## Problem requirements
Repeat the records below verbatim, and do not copy their pictures.

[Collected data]
# # # #
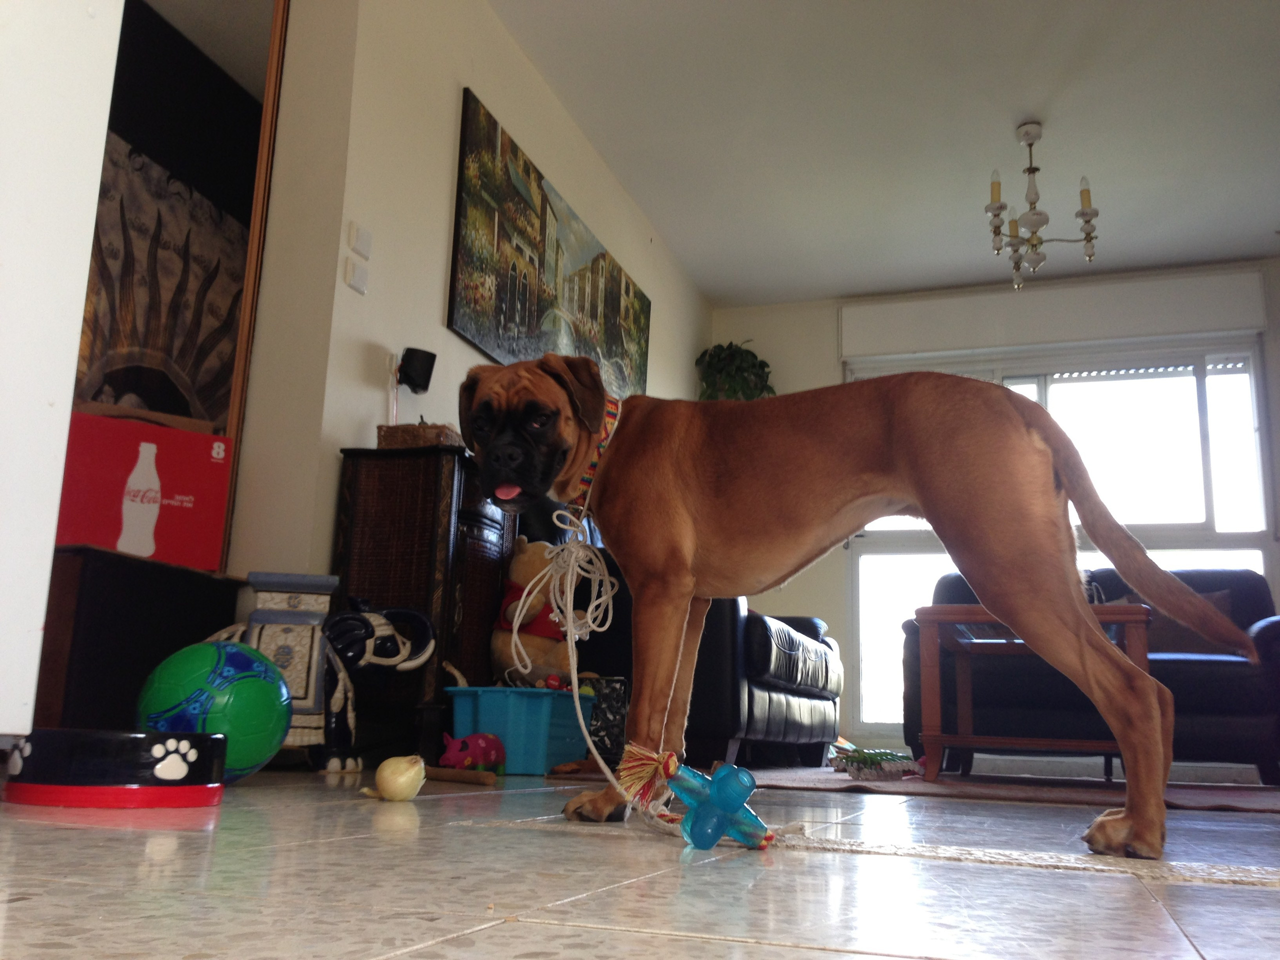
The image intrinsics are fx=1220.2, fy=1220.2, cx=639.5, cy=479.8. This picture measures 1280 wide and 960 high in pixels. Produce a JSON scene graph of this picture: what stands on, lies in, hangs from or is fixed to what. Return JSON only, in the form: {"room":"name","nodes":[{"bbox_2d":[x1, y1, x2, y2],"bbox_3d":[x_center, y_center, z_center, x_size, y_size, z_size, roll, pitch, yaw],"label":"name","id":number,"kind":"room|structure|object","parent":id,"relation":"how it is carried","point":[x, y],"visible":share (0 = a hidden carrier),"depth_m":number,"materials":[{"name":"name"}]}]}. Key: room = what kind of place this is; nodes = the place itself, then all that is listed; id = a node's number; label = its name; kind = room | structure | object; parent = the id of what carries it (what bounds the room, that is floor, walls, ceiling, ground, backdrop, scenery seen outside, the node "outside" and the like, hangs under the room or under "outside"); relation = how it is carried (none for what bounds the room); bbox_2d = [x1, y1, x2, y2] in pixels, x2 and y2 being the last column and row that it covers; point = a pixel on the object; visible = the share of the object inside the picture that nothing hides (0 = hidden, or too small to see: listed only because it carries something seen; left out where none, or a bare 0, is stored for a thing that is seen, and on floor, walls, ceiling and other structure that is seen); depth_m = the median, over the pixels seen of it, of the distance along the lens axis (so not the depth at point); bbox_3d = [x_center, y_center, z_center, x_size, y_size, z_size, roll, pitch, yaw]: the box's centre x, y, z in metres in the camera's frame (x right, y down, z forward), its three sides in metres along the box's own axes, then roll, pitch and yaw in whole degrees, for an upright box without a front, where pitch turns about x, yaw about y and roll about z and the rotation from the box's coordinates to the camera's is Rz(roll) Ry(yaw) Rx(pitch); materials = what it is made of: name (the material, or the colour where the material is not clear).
{"room":"living room","nodes":[
{"label":"living room","id":0,"kind":"room"},
{"bbox_2d":[231,0,714,603],"bbox_3d":[-0.360,-0.191,5.045,0.167,2.759,4.309,-2,-13,19],"label":"left wall","id":1,"kind":"structure","parent":0,"point":[454,79],"depth_m":3.76,"materials":[{"name":"paint"}]},
{"bbox_2d":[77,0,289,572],"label":"mirror","id":2,"kind":"object","parent":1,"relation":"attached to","point":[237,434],"visible":0.55,"depth_m":3.33,"materials":[{"name":"brown"}]},
{"bbox_2d":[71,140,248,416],"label":"painting","id":3,"kind":"object","parent":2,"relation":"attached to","point":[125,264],"visible":0.45,"depth_m":4.06},
{"bbox_2d":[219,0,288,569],"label":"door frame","id":4,"kind":"structure","parent":1,"relation":"attached to","point":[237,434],"depth_m":3.38,"materials":[{"name":"brown wood"}]},
{"bbox_2d":[344,257,368,293],"bbox_3d":[-0.818,-0.588,3.531,0.019,0.090,0.080,-2,-13,19],"label":"light switch","id":5,"kind":"object","parent":1,"relation":"attached to","point":[361,286],"visible":0.97,"depth_m":3.52,"materials":[{"name":"white plastic"}]},
{"bbox_2d":[348,221,371,258],"bbox_3d":[-0.818,-0.700,3.580,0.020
# # # #
## Task result
The image intrinsics are fx=1220.2, fy=1220.2, cx=639.5, cy=479.8. This picture measures 1280 wide and 960 high in pixels. Produce a JSON scene graph of this picture: what stands on, lies in, hangs from or is fixed to what. Return JSON only, in the form: {"room":"name","nodes":[{"bbox_2d":[x1, y1, x2, y2],"bbox_3d":[x_center, y_center, z_center, x_size, y_size, z_size, roll, pitch, yaw],"label":"name","id":number,"kind":"room|structure|object","parent":id,"relation":"how it is carried","point":[x, y],"visible":share (0 = a hidden carrier),"depth_m":number,"materials":[{"name":"name"}]}]}. Key: room = what kind of place this is; nodes = the place itself, then all that is listed; id = a node's number; label = its name; kind = room | structure | object; parent = the id of what carries it (what bounds the room, that is floor, walls, ceiling, ground, backdrop, scenery seen outside, the node "outside" and the like, hangs under the room or under "outside"); relation = how it is carried (none for what bounds the room); bbox_2d = [x1, y1, x2, y2] in pixels, x2 and y2 being the last column and row that it covers; point = a pixel on the object; visible = the share of the object inside the picture that nothing hides (0 = hidden, or too small to see: listed only because it carries something seen; left out where none, or a bare 0, is stored for a thing that is seen, and on floor, walls, ceiling and other structure that is seen); depth_m = the median, over the pixels seen of it, of the distance along the lens axis (so not the depth at point); bbox_3d = [x_center, y_center, z_center, x_size, y_size, z_size, roll, pitch, yaw]: the box's centre x, y, z in metres in the camera's frame (x right, y down, z forward), its three sides in metres along the box's own axes, then roll, pitch and yaw in whole degrees, for an upright box without a front, where pitch turns about x, yaw about y and roll about z and the rotation from the box's coordinates to the camera's is Rz(roll) Ry(yaw) Rx(pitch); materials = what it is made of: name (the material, or the colour where the material is not clear).
{"room":"living room","nodes":[
{"label":"living room","id":0,"kind":"room"},
{"bbox_2d":[231,0,714,603],"bbox_3d":[-0.360,-0.191,5.045,0.167,2.759,4.309,-2,-13,19],"label":"left wall","id":1,"kind":"structure","parent":0,"point":[454,79],"depth_m":3.76,"materials":[{"name":"paint"}]},
{"bbox_2d":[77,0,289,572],"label":"mirror","id":2,"kind":"object","parent":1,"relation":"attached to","point":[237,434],"visible":0.55,"depth_m":3.33,"materials":[{"name":"brown"}]},
{"bbox_2d":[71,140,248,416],"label":"painting","id":3,"kind":"object","parent":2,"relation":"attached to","point":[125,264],"visible":0.45,"depth_m":4.06},
{"bbox_2d":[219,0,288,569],"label":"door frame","id":4,"kind":"structure","parent":1,"relation":"attached to","point":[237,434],"depth_m":3.38,"materials":[{"name":"brown wood"}]},
{"bbox_2d":[344,257,368,293],"bbox_3d":[-0.818,-0.588,3.531,0.019,0.090,0.080,-2,-13,19],"label":"light switch","id":5,"kind":"object","parent":1,"relation":"attached to","point":[361,286],"visible":0.97,"depth_m":3.52,"materials":[{"name":"white plastic"}]},
{"bbox_2d":[348,221,371,258],"bbox_3d":[-0.818,-0.700,3.580,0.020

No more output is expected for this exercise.